▶ _Given data_
[Start of Attachment]
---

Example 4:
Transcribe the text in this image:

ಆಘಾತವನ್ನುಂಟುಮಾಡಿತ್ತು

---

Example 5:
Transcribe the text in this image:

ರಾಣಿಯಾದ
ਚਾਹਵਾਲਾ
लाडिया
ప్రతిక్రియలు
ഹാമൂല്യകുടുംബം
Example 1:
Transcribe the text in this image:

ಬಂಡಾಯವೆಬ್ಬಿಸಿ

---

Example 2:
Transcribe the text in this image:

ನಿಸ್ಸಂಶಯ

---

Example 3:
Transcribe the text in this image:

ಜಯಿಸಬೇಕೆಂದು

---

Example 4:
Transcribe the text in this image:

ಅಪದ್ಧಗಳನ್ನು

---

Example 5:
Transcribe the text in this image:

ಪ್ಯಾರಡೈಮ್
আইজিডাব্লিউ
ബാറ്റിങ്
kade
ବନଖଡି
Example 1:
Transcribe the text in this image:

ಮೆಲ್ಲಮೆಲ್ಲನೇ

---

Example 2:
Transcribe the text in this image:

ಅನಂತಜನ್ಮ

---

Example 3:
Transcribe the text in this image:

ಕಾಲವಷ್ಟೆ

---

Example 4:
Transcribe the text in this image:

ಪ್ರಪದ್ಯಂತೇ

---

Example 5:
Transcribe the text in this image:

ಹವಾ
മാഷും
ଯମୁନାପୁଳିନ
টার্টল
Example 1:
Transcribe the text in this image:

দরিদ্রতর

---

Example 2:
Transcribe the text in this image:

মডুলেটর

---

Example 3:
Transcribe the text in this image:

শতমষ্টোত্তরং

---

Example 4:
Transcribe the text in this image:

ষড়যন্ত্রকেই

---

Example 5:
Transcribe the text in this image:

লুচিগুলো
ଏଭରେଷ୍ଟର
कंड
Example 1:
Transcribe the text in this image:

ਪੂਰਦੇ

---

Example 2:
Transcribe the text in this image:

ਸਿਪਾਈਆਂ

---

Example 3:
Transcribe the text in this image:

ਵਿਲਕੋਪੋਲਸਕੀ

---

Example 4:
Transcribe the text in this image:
[End of Attachment]
Faithfully reproduce all of the material.

▶ _Answer to the problem_
---

Example 4:
Transcribe the text in this image:

ಆಘಾತವನ್ನುಂಟುಮಾಡಿತ್ತು

---

Example 5:
Transcribe the text in this image:

ರಾಣಿಯಾದ
ਚਾਹਵਾਲਾ
लाडिया
ప్రతిక్రియలు
ഹാമൂല്യകുടുംബം
Example 1:
Transcribe the text in this image:

ಬಂಡಾಯವೆಬ್ಬಿಸಿ

---

Example 2:
Transcribe the text in this image:

ನಿಸ್ಸಂಶಯ

---

Example 3:
Transcribe the text in this image:

ಜಯಿಸಬೇಕೆಂದು

---

Example 4:
Transcribe the text in this image:

ಅಪದ್ಧಗಳನ್ನು

---

Example 5:
Transcribe the text in this image:

ಪ್ಯಾರಡೈಮ್
আইজিডাব্লিউ
ബാറ്റിങ്
kade
ବନଖଡି
Example 1:
Transcribe the text in this image:

ಮೆಲ್ಲಮೆಲ್ಲನೇ

---

Example 2:
Transcribe the text in this image:

ಅನಂತಜನ್ಮ

---

Example 3:
Transcribe the text in this image:

ಕಾಲವಷ್ಟೆ

---

Example 4:
Transcribe the text in this image:

ಪ್ರಪದ್ಯಂತೇ

---

Example 5:
Transcribe the text in this image:

ಹವಾ
മാഷും
ଯମୁନାପୁଳିନ
টার্টল
Example 1:
Transcribe the text in this image:

দরিদ্রতর

---

Example 2:
Transcribe the text in this image:

মডুলেটর

---

Example 3:
Transcribe the text in this image:

শতমষ্টোত্তরং

---

Example 4:
Transcribe the text in this image:

ষড়যন্ত্রকেই

---

Example 5:
Transcribe the text in this image:

লুচিগুলো
ଏଭରେଷ୍ଟର
कंड
Example 1:
Transcribe the text in this image:

ਪੂਰਦੇ

---

Example 2:
Transcribe the text in this image:

ਸਿਪਾਈਆਂ

---

Example 3:
Transcribe the text in this image:

ਵਿਲਕੋਪੋਲਸਕੀ

---

Example 4:
Transcribe the text in this image:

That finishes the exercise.